Si rivolse al secondo e disse lo stesso. Ed egli rispose: “Sì, signore”. Ma
non vi andò. Chi dei due ha compiuto la volontà del padre?». Risposero: «Il
primo». E Gesù disse loro: «In verità io vi dico: i pubblicani e le
prostitute vi passano avanti nel regno di Dio. Giovanni infatti venne a voi
sulla via della giustizia, e non gli avete creduto; i pubblicani e le
prostitute invece gli hanno creduto. Voi, al contrario, avete visto queste
cose, ma poi non vi siete nemmeno pentiti così da credergli».
Un uomo aveva due figli!. Ed è come dire: Un uomo aveva due cuori. Ognuno di
noi ha in sé un cuore diviso; un cuore che dice “sì” e uno che dice “no”; un
cuore che dice e poi si contraddice. L'obiettivo santo dell'uomo è avere un
cuore unificato. Il primo figlio rispose: non ne ho voglia, ma poi si pentì e
vi andò. Il primo figlio è un ribelle; il secondo, che dice “sì” e non fa, è
un servile. Non si illude Gesù. Conosce bene come siamo fatti: non esiste un
terzo figlio ideale, che vive la perfetta coerenza tra il dire e il fare. Il
primo figlio, vivo, reattivo, impulsivo che prima di aderire a suo padre
prova il bisogno imperioso, vitale, di fronteggiarlo, di misurarsi con lui,
di contraddirlo, non ha nulla di servile. L'altro figlio che dice “sì,
signore” e non fa è un adolescente immaturo che si accontenta di apparire.
Uomo di maschere e di paure. I due fratelli della parabola, pur così diversi,
hanno tuttavia qualcosa in comune, la stessa idea del padre: un padre-padrone
al quale sottomettersi oppure ribellarsi, ma in fondo da eludere. Qualcosa
però viene a disarmare il rifiuto del primo figlio: si pentì. Pentirsi
significa cambiare modo di vedere il padre e la vigna: la vigna è molto più
che fatica e sudore, è il luogo dove è racchiusa una profezia di gioia (il
vino) per tutta la casa.
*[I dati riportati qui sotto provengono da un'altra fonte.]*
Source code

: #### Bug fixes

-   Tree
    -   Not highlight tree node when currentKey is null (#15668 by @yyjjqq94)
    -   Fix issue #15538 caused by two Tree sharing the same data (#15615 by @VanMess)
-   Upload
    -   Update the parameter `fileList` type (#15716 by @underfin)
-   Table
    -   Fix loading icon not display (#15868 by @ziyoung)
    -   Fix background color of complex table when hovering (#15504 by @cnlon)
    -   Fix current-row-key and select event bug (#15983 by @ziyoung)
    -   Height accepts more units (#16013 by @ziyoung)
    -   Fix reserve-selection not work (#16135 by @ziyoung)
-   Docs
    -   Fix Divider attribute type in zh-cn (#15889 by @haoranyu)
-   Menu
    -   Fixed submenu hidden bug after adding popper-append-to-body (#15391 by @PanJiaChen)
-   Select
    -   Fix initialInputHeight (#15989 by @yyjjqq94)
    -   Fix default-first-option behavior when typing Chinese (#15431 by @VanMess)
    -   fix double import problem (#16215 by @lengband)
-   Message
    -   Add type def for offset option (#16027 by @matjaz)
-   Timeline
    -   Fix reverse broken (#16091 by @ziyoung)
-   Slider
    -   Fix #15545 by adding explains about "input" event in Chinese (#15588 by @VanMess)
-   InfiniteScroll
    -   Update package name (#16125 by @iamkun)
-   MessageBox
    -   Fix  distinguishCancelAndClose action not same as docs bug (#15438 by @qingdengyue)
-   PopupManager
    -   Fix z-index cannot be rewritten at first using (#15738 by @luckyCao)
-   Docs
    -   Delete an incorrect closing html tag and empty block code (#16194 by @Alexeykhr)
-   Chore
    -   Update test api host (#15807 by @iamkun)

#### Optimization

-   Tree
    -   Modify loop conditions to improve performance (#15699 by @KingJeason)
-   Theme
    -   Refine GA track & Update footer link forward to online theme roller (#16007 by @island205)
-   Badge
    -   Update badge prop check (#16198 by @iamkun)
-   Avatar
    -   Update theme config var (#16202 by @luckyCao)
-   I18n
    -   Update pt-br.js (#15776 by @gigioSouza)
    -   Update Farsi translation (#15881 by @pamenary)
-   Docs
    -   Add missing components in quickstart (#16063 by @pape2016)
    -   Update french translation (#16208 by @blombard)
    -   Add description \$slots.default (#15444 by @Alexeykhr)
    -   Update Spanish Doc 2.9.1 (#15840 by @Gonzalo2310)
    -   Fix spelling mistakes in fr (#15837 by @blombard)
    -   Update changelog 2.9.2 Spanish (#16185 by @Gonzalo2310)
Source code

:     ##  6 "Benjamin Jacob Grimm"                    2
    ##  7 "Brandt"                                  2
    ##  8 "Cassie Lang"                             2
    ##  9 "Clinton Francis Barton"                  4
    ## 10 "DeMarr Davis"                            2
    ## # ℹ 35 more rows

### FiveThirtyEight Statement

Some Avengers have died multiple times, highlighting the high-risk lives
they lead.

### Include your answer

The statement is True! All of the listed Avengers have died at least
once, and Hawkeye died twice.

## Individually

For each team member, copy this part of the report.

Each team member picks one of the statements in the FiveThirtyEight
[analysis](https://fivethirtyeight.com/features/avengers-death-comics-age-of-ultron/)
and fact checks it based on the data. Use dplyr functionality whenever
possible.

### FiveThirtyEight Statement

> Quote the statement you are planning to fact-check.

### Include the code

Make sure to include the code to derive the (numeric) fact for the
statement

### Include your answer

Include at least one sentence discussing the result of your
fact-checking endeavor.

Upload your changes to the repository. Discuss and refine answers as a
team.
E il padre è custode di gioia condivisa. Chi dei due
figli ha fatto la volontà del Padre? Parola centrale. Volontà di Dio è forse
mettere alla prova i due figli, misurare la loro obbedienza? No, la sua
volontà è la fioritura piena della vigna che è la vita nel mondo; è una casa
abitata da figli liberi e non da servi sottomessi. Gesù prosegue con una
delle sue parole più dure e più consolanti: I pubblicani e le prostitute vi
passano avanti nel Regno di Dio. Perché hanno detto “no”, e la loro vita era
senza frutti, ma poi hanno cambiato vita. Dura la frase! Perché si rivolge a
noi, che a parole diciamo “sì”, ma poi siamo sterili di frutti buoni.